PROBLEM DESCRIPTION: Rewrite the records from the line containing "Centro de licencias" through the end of the records, changing "Hubertus Moeller" to "Hubertus Möller" and keeping everything else the same. Leave the pictures out of your answer.

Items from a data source
_____

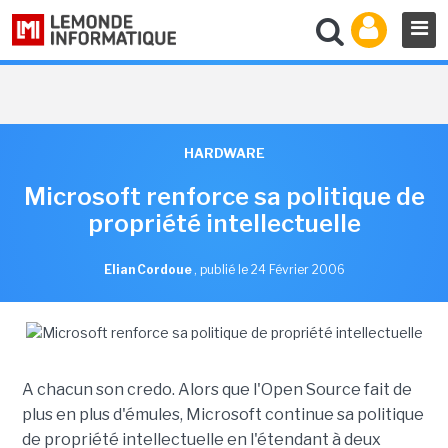
HARDWARE
Microsoft renforce sa politique de
propriété intellectuelle
Elian Cordoue
,
publié le 24 Février 2006
A chacun son credo. Alors que l'Open Source fait de
plus en plus d'émules, Microsoft continue sa politique
de propriété intellectuelle en l'étendant à deux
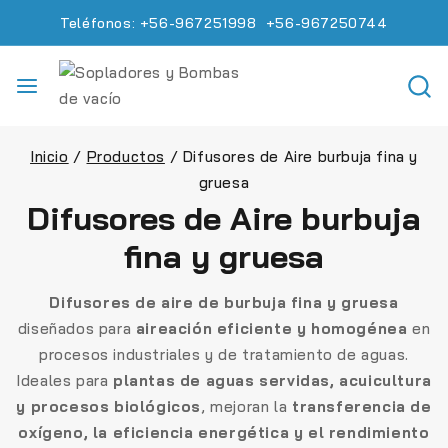
Teléfonos: +56-967251998 +56-967250744
Inicio
/
Productos
/
Difusores de Aire burbuja fina y
gruesa
Difusores de Aire burbuja
fina y gruesa
Difusores de aire de burbuja fina y gruesa
diseñados para
aireación eficiente y homogénea
en
procesos industriales y de tratamiento de aguas.
Ideales para
plantas de aguas servidas, acuicultura
y procesos biológicos
, mejoran la
transferencia de
oxígeno, la eficiencia energética y el rendimiento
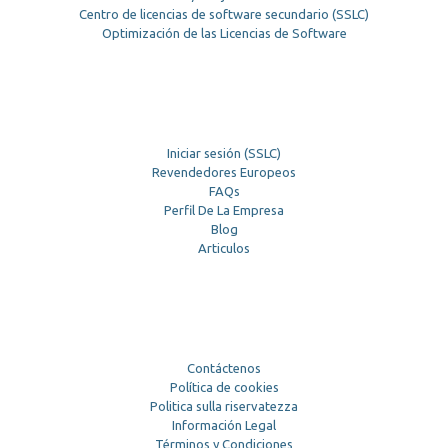
Centro de licencias de software secundario (SSLC)
Optimización de las Licencias de Software
Iniciar sesión (SSLC)
Revendedores Europeos
FAQs
Perfil De La Empresa
Blog
Articulos
Contáctenos
Política de cookies
Politica sulla riservatezza
Información Legal
Términos y Condiciones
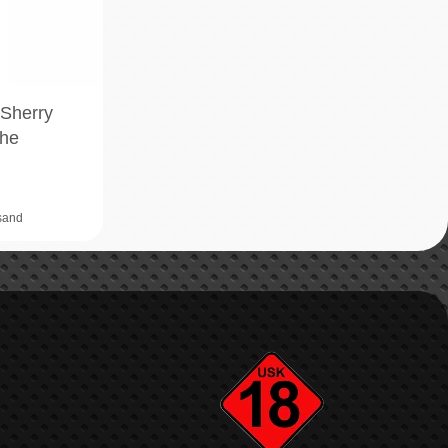
 Sherry
The
rsand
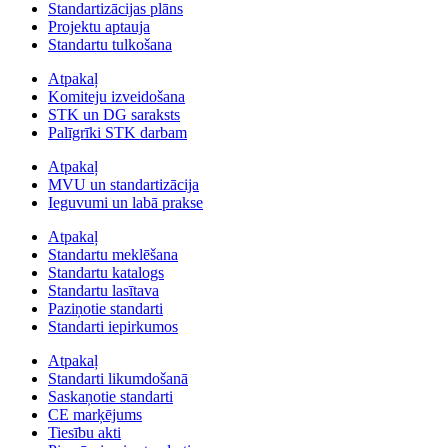
Standartizācijas plāns
Projektu aptauja
Standartu tulkošana
Atpakaļ
Komiteju izveidošana
STK un DG saraksts
Palīgrīki STK darbam
Atpakaļ
MVU un standartizācija
Ieguvumi un labā prakse
Atpakaļ
Standartu meklēšana
Standartu katalogs
Standartu lasītava
Paziņotie standarti
Standarti iepirkumos
Atpakaļ
Standarti likumdošanā
Saskaņotie standarti
CE marķējums
Tiesību akti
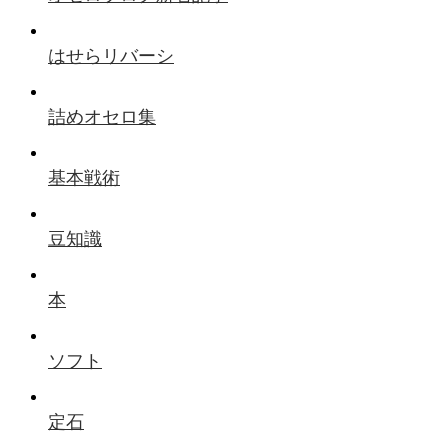
はせらリバーシ
詰めオセロ集
基本戦術
豆知識
本
ソフト
定石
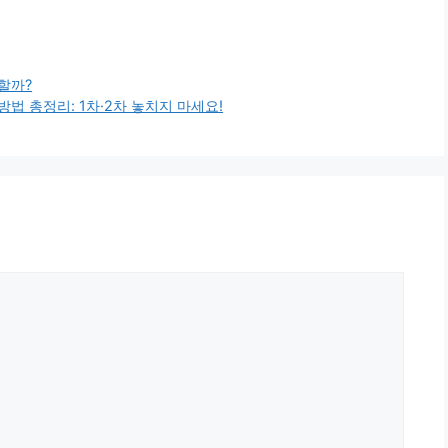
할까?
방법 총정리: 1차·2차 놓치지 마세요!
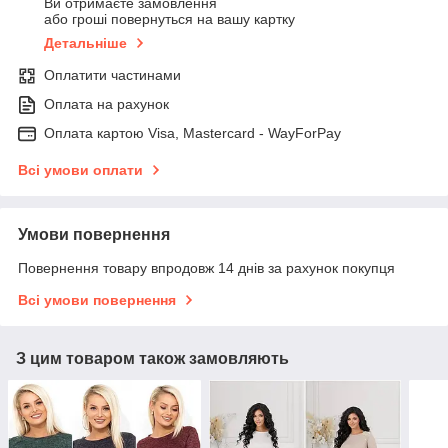
Ви отримаєте замовлення
або гроші повернуться на вашу картку
Детальніше
Оплатити частинами
Оплата на рахунок
Оплата картою Visa, Mastercard - WayForPay
Всі умови оплати
Умови повернення
Повернення товару впродовж 14 днів за рахунок покупця
Всі умови повернення
З цим товаром також замовляють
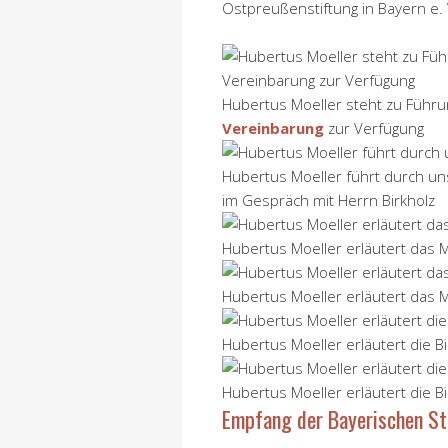
Ostpreußenstiftung in Bayern e.
Hubertus Moeller steht zu Füh
Vereinbarung
zur Verfügung
Hubertus Moeller führt durch un
im Gespräch mit Herrn Birkholz
Hubertus Moeller erläutert das 
Hubertus Moeller erläutert das 
Hubertus Moeller erläutert die B
Hubertus Moeller erläutert die B
Empfang der Bayerischen S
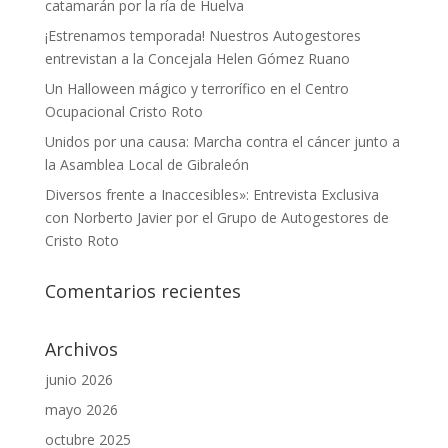
catamarán por la ría de Huelva
¡Estrenamos temporada! Nuestros Autogestores
entrevistan a la Concejala Helen Gómez Ruano
Un Halloween mágico y terrorífico en el Centro
Ocupacional Cristo Roto
Unidos por una causa: Marcha contra el cáncer junto a
la Asamblea Local de Gibraleón
Diversos frente a Inaccesibles»: Entrevista Exclusiva
con Norberto Javier por el Grupo de Autogestores de
Cristo Roto
Comentarios recientes
Archivos
junio 2026
mayo 2026
octubre 2025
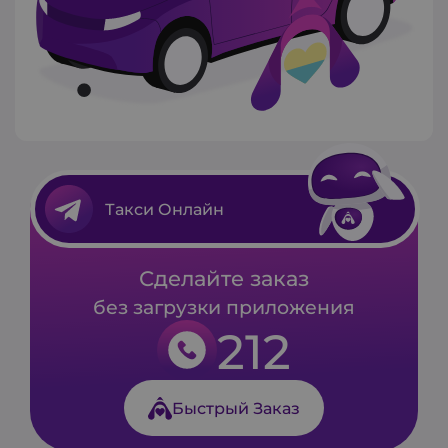
Такси Онлайн
Сделайте заказ
без загрузки приложения
212
Быстрый Заказ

_____

FINISHED EXERCISE:
Centro de licencias de software secundario (SSLC)
Optimización de las Licencias de Software
Iniciar sesión (SSLC)
Revendedores Europeos
FAQs
Perfil De La Empresa
Blog
Articulos
Contáctenos
Política de cookies
Politica sulla riservatezza
Información Legal
Términos y Condiciones
 Sherry
The
rsand
Standartizācijas plāns
Projektu aptauja
Standartu tulkošana
Atpakaļ
Komiteju izveidošana
STK un DG saraksts
Palīgrīki STK darbam
Atpakaļ
MVU un standartizācija
Ieguvumi un labā prakse
Atpakaļ
Standartu meklēšana
Standartu katalogs
Standartu lasītava
Paziņotie standarti
Standarti iepirkumos
Atpakaļ
Standarti likumdošanā
Saskaņotie standarti
CE marķējums
Tiesību akti
はせらリバーシ
詰めオセロ集
基本戦術
豆知識
本
ソフト
定石
할까?
방법 총정리: 1차·2차 놓치지 마세요!
Ви отримаєте замовлення
або гроші повернуться на вашу картку
Детальніше
Оплатити частинами
Оплата на рахунок
Оплата картою Visa, Mastercard - WayForPay
Всі умови оплати
Умови повернення
Повернення товару впродовж 14 днів за рахунок покупця
Всі умови повернення
З цим товаром також замовляють
Ostpreußenstiftung in Bayern e.
Hubertus Möller steht zu Füh
Vereinbarung
zur Verfügung
Hubertus Möller führt durch un
im Gespräch mit Herrn Birkholz
Hubertus Möller erläutert das 
Hubertus Möller erläutert das 
Hubertus Möller erläutert die B
Hubertus Möller erläutert die B
Empfang der Bayerischen S
catamarán por la ría de Huelva
¡Estrenamos temporada! Nuestros Autogestores
entrevistan a la Concejala Helen Gómez Ruano
Un Halloween mágico y terrorífico en el Centro
Ocupacional Cristo Roto
Unidos por una causa: Marcha contra el cáncer junto a
la Asamblea Local de Gibraleón
Diversos frente a Inaccesibles»: Entrevista Exclusiva
con Norberto Javier por el Grupo de Autogestores de
Cristo Roto
Comentarios recientes
Archivos
junio 2026
mayo 2026
octubre 2025
Такси Онлайн
Сделайте заказ
без загрузки приложения
212
Быстрый Заказ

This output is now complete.